技术头条 - 一个快速在微博传播文章的方式     搜索本站
您现在的位置首页 --> 编程语言 --> 阅读.NET源代码那些事

阅读.NET源代码那些事

浏览:1125次  出处信息

   谁都知道.NET(的大部分组件)是不开源的,但是我不止在一个场合不止一次地强调过,“不开源”不代表你没法看代码,不代表你没法知道里面发生了什么。这里我不是在说.NET Reflector或是ILSpy这类反编译工具,当然它们在平时开发中也起到了很大的作用,不过很多时候更直接的方式便是阅读代码本身,尤其是当你像我一样时不时要“抄”点代码的时候。由于最近我在Tmc中“大张旗鼓”地使用.NET中BCL的代码,因此也再次强调一下这部分经验。

   在.NET最初的几年里,要从框架内部抄写一些代码只能使用.NET Reflector将程序集反编译为C#。不过随着C#引入一些相对复杂的语法糖,例如yield,反编译的结果往往就不尽如人意了。而且很显然的是,编译结果本身会丧失许多实现细节,例如最常见的“局部变量名”肯定就完全丢失了。当然更重要的是一些注释,例如下面这段:

/*
  Implementation Notes:
  The generic Dictionary was copied from Hashtable's source - any bug 
  fixes here probably need to be made to the generic Dictionary as well.

  This Hashtable uses double hashing.  There are hashsize buckets in the 
  table, and each bucket can contain 0 or 1 element.  We a bit to mark
  whether there's been a collision when we inserted multiple elements 
  (ie, an inserted item was hashed at least a second time and we probed
  this bucket, but it was already in use).  Using the collision bit, we
  can terminate lookups & removes for elements that aren't in the hash
  table more quickly.  We steal the most significant bit from the hash code 
  to store the collision bit.

  Our hash function is of the following form: 

  h(key, n) = h1(key) + n*h2(key) 

  where n is the number of times we've hit a collided bucket and rehashed
  (on this particular lookup).  Here are our hash functions:

  h1(key) = GetHash(key);  // default implementation calls key.GetHashCode();
  h2(key) = 1 + (((h1(key) >> 5) + 1) % (hashsize - 1)); 

  The h1 can return any number.  h2 must return a number between 1 and
  hashsize - 1 that is relatively prime to hashsize (not a problem if 
  hashsize is prime).  (Knuth's Art of Computer Programming, Vol. 3, p. 528-9)

_ _ _ _ _

[待办任务]:
将上文讲阅读.NET源代码的文章中，从“Our hash function is”起至“3, p. 528-9)”止的这段文字逐字抄录下来。

[提取资料]:
_ _ _ _ _

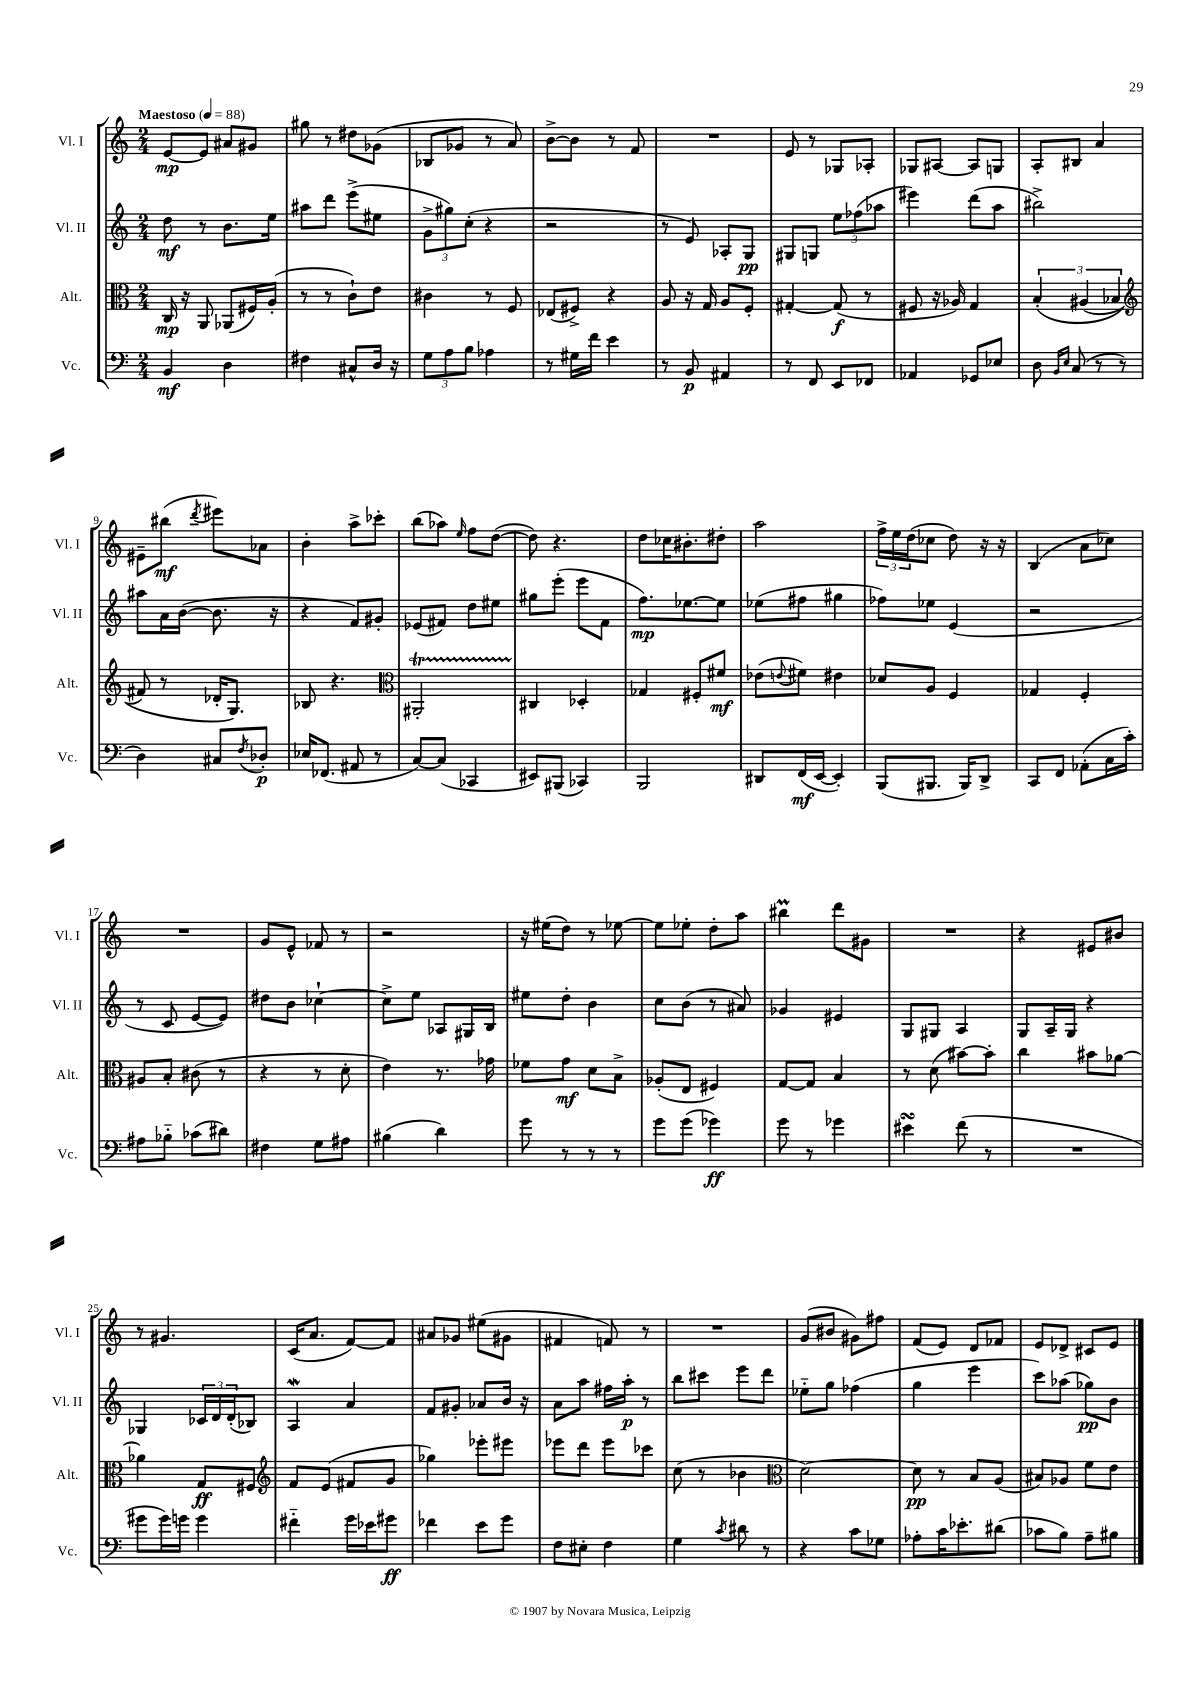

**kern	**kern	**kern	**kern
*staff4	*staff3	*staff2	*staff1
*clefF4	*clefC3	*clefG2	*clefG2
*k[]	*k[]	*k[]	*k[]
*M2/4	*M2/4	*M2/4	*M2/4
*MM88	*MM88	*MM88	*MM88
4BB	16C	8dd	[8e
.	16r	.	.
.	8AA	8r	8e]
4D	(8AA-	8.b	8a#
.	16F#)	.	8g#
.	(16A'	16ee	.
=	=	=	=
4F#	8r	8aa#	8gg#
.	8r	8ddd	8r
8C#^^	8c`)	(8eee^	8dd#
16D	8e	8ee#	(8g-
16r	.	.	.
=	=	=	=
12G	4c#	12g^	8B-
12A	.	12gg#)	.
.	.	.	8g-
12B	.	(12cc'	.
4A-	8r	4r	8r
.	8F	.	8a)
=	=	=	=
8r	(8E-	2r	[8b^
16G#	8F#^)	.	8b]
16f	.	.	.
4e	4r	.	8r
.	.	.	8f
=	=	=	=
8r	8A	8r	2r
8BB	16r	8e)	.
.	16G	.	.
4AA#	8A	8A-'	.
.	8F'	8G	.
=	=	=	=
8r	[4G#'	8G#	8e
8FF	.	8G	8r
8EE	(8G#]	12ee	8G-
.	.	(12ff-	.
8FF-	8r	.	8A-'
.	.	12aa-	.
=	=	=	=
4AA-	8F#	4eee#)	8G-
.	16r	.	[8A#
.	16A-)	.	.
8GG-	4G	(8ddd	8A#]
8E-	.	8aa	8G
=	=	=	=
8D	&(6B'	2bb#^)	8A'
16qqBB	.	.	.
16qqE	.	.	.
(8C	.	.	8B#
.	(6A#	.	.
8r	.	.	4a
.	6B-	.	.
8r	.	.	.
=	=	=	=
*	*clefG2	*	*
4D)	8f#)	8aa#	8e#~
.	8r	16a	(8bb#
.	.	([16b	.
.	.	.	8qddd
8C#	16d-'	8.b]	8eee#)
.	8.G&)	.	.
8qF	.	.	.
8D-'	.	.	8a-
.	.	16r	.
=	=	=	=
16E-	8B-	4r	4b'
(8.FF-	.	.	.
.	4.r	.	.
8AA#	.	8f)	8aa^
8r	.	8g#'	8ccc-'
=	=	=	=
*	*clefC3	*	*
[8C)	2AA#'	(8e-	(8bb
(8C]	.	8f#)	8aa-)
.	.	.	16qqee
4CC-	.	8dd	8ff
.	.	8ee#	([8dd
=	=	=	=
8EE#)	4C#	8gg#	8dd])
(8BBB#	.	(8eee'	4.r
4CC-)	4D-'	8eee	.
.	.	8f	.
=	=	=	=
2BBB	4G-	8.ff)	8dd
.	.	.	16cc-
.	.	[8.ee-	8.b#'
.	8F#'	.	.
.	8f#	8ee-]	8dd#'
=	=	=	=
8DD#	(8e-	(8ee-	2aa
.	8qqe	.	.
(16FF	8f#)	8ff#	.
[16EE	.	.	.
4EE'])	4e#	4gg#	.
=	=	=	=
(8BBB	8d-	8ff-)	24ff^
.	.	.	24ee
.	.	.	(24dd
8.BBB#	8A	8ee-	8cc-
.	4F	(4e	8dd)
16BBB#)	.	.	.
8DD^	.	.	16r
.	.	.	16r
=	=	=	=
8CC	4G-	2r	(4B
8FF	.	.	.
(8AA-'	4F'	.	8a
16C	.	.	8cc-)
16c')	.	.	.
=	=	=	=
8A#	8A#	8r	2r
8B-'~	8B'	8c	.
(8c-	(8c#	[8e	.
8d#)	8r	8e])	.
=	=	=	=
4F#	4r	8dd#	8g
.	.	8b	8e^^
8G	8r	[4cc-`	8f-
8A#	8d'	.	8r
=	=	=	=
(4B#	4e)	8cc-^]	2r
.	.	8ee	.
4d)	8.r	8A-	.
.	.	16G#	.
.	16g-	16B	.
=	=	=	=
8g	8f-	8ee#	16r
.	.	.	(16ee#
8r	8g	8dd'	8dd)
8r	8d	4b	8r
8r	8B^	.	[8ee-
=	=	=	=
8g	(8A-'	8cc	8ee-]
(8g	8E	(8b	8ee-'
4g-)	4F#)	8r	8dd'
.	.	8a#)	8aa
=	=	=	=
8g	[8G	4g-	4bb#
8r	8G]	.	.
4g-	4B	4e#	8ddd
.	.	.	8g#
=	=	=	=
4e#	8r	8G	2r
.	(8d	8G#	.
(8f	[8b#)	4A	.
8r	8b#']	.	.
=	=	=	=
2r	4cc	8G	4r
.	.	16A~	.
.	.	16G	.
.	8b#	4r	8e#
.	[8a-	.	8b#
=	=	=	=
8g#	4a-]	4G-	8r
16g#)	.	.	4.g#
16g	.	.	.
4g	8G	24c-	.
.	.	24d	.
.	.	(24d'	.
.	8F#	8B-)	.
=	=	=	=
*	*clefG2	*	*
4f#'~	8f	4A	(16c
.	.	.	8.a
.	(8e	.	.
16g	8f#	4a	[8f)
16e-	.	.	.
8g#	8g	.	8f]
=	=	=	=
4f-	4gg-)	8f	8a#
.	.	8g#'	8g-
8e	8eee-'	8a-	(8ee#
8g	8eee#	16b	8g#
.	.	16r	.
=	=	=	=
8F	8eee-	8a	4f#
8E#'	8ddd	8aa	.
4F	8eee-	16ff#	8f)
.	.	16aa'	.
.	8ccc-	8r	8r
=	=	=	=
4G	(8cc	8bb	2r
.	8r	8ccc#	.
8qc	.	.	.
8d#	4b-	8eee	.
8r	.	8ddd	.
=	=	=	=
*	*clefC3	*	*
4r	[2d)	8ee-'~	(8g
.	.	8gg	8b#
8c	.	(4ff-	8g#)
8G-	.	.	8ff#
=	=	=	=
8A-'	8d]	4gg	(8f
16c	8r	.	8e)
8.e-'	.	.	.
.	8B	4eee	8d
(8d#	(8A	.	8f-
=	=	=	=
8c-	8B#)	8ccc)	8e
8B)	8A-	(8aa-	8d-^
8A~	8f	8gg-)	8c#
8B#	8e	8b	8e
==	==	==	==
*-	*-	*-	*-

_ _ _ _ _

[本题解答]:
Our hash function is of the following form: 

  h(key, n) = h1(key) + n*h2(key) 

  where n is the number of times we've hit a collided bucket and rehashed
  (on this particular lookup).  Here are our hash functions:

  h1(key) = GetHash(key);  // default implementation calls key.GetHashCode();
  h2(key) = 1 + (((h1(key) >> 5) + 1) % (hashsize - 1)); 

  The h1 can return any number.  h2 must return a number between 1 and
  hashsize - 1 that is relatively prime to hashsize (not a problem if 
  hashsize is prime).  (Knuth's Art of Computer Programming, Vol. 3, p. 528-9)